I completely agree with this. I've watched, for many years longer than I care, students choosing majors/careers. I've met a great many who would love to teach, would be quite good at it, but conclude they can't afford to do so.

Given the importance of education for individual and social well being, you would think we would fund it at much higher levels.


Here is an opinion piece in agreement with your own point of view:

Education schools are blamed for admitting weak students who will become poor teachers, ill equipped to prepare their students for higher education. But they cannot raise the quality of the population entering the education professions. They can't attract top college graduates to the teaching profession, even if they were to commit all of their resources to doing so. The real problem is that teaching pays low salaries, has low status, and offers poor working conditions. Education is not a competitive choice for the nation's most able young people, for whom law, medicine, and business — fields that pay median salaries two to four times as large as those in education — are far more appealing.

Parents, classmates, and professors advise top students not to become teachers.

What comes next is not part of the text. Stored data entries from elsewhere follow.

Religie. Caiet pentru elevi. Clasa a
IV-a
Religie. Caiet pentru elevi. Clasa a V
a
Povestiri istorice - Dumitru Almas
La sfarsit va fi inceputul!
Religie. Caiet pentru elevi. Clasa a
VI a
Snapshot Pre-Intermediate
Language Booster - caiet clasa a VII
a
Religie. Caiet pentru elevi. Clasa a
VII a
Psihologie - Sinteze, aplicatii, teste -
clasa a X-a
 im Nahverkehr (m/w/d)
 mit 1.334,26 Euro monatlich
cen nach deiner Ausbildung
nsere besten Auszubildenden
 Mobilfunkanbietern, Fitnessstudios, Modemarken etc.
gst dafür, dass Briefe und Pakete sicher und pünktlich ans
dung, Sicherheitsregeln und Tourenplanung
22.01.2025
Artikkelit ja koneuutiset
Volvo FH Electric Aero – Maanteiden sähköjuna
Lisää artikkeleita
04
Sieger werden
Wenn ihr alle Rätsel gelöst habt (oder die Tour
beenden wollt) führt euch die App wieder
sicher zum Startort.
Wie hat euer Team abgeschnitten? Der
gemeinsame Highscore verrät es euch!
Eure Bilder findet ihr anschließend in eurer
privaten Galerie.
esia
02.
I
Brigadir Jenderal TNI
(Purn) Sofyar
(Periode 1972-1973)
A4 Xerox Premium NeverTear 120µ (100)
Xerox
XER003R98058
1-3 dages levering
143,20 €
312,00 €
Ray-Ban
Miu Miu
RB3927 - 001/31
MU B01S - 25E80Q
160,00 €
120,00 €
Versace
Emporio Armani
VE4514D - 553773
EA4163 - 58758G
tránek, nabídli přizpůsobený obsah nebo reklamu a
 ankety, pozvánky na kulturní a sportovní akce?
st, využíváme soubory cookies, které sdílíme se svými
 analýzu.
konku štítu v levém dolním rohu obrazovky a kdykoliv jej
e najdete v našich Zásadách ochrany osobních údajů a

In focus-group interviews that I conducted, candidates enrolled at the most-selective education schools reported having been told, "You are too smart to become a teacher" and feeling as if "I would probably end up living in my parents' basement with my wife and children." On another occasion, even a foundation executive who worked in urban-school reform told of having to bite his tongue when his son, who attended a top college, announced with pride that he was going to become a teacher. The executive was about to say, "Is that all you are going to do after all the money we spent on your education?"

Education schools do not determine the salaries, the status, or the working conditions of teachers. Only states, localities, and school systems can change the pool of people entering the education profession.